Wednesday, April 16, 2008

The Poem in my Pocket

It's my birth week and I will remind everyone to carry a poem in their pocket this Thursday, and think me a good birthday thought, wrote Deb

It takes some twenty minutes for the forest

To forget you are there. You don't have to hide.
Sit very still: meditate, or dream, and it begins to open
Little shivers and sways; a rustle as
The new red twigs bend sharply under
Hardly any weight.

That part's easy. The hard part is keeping still
As the forest begins to unfold.
You must not turn to look. Everything
That ought to show itself will show itself
In good time.

It's easy to think that the forest is hiding
Because it does not know you.
If only it were true: the forest knows you better
Than you know yourself. It knows how thin
The thread that keeps your silence.

The longer you are quiet the more you realize
How right the forest is.
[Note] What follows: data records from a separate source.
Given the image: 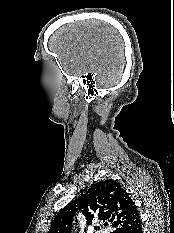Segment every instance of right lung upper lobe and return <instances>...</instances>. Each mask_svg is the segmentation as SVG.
Wrapping results in <instances>:
<instances>
[{"instance_id":"right-lung-upper-lobe-1","label":"right lung upper lobe","mask_w":174,"mask_h":233,"mask_svg":"<svg viewBox=\"0 0 174 233\" xmlns=\"http://www.w3.org/2000/svg\"><path fill=\"white\" fill-rule=\"evenodd\" d=\"M78 210L86 216L87 224L98 220L113 222V233H132L141 225L134 202L120 183L112 179L93 184L68 203L55 216L48 233H71Z\"/></svg>"}]
</instances>
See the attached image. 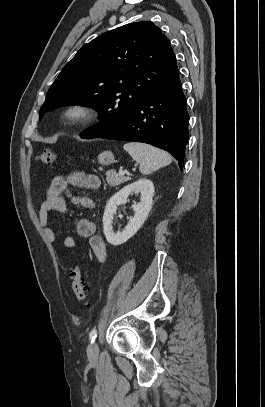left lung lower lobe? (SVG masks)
<instances>
[{
  "instance_id": "0a47b994",
  "label": "left lung lower lobe",
  "mask_w": 265,
  "mask_h": 407,
  "mask_svg": "<svg viewBox=\"0 0 265 407\" xmlns=\"http://www.w3.org/2000/svg\"><path fill=\"white\" fill-rule=\"evenodd\" d=\"M189 115L179 72L155 87L120 123L97 137L137 141L170 152L184 165Z\"/></svg>"
}]
</instances>
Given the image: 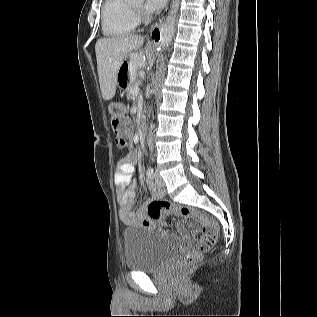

At the first splash of color
You turn your head; a whir of wings
Cocks your predator's head; your jaws
Open ready to snap.

Quieter than that. Stiller than that
And even stiller to write a birthday poem.
You must wait even longer, trust
That what matters will come of its own accord
Into your field of vision.

If your heart is bursting with extravagances
And declarations then it's simply time to wait.
Those who look do not see;
Those who listen do not hear.

The simple tune

Begins softly in the branches above
Happy birthday to you, in a sleepy murmur
Happy birthday to you, from the thicket close by
Happy birthday dear Deb,
Happy birthday to you.


But even now you must be very quiet
Till the last shadows of the song have
Faltered away over the leafbed, and only rise
When your own quotidian business
Calls you away.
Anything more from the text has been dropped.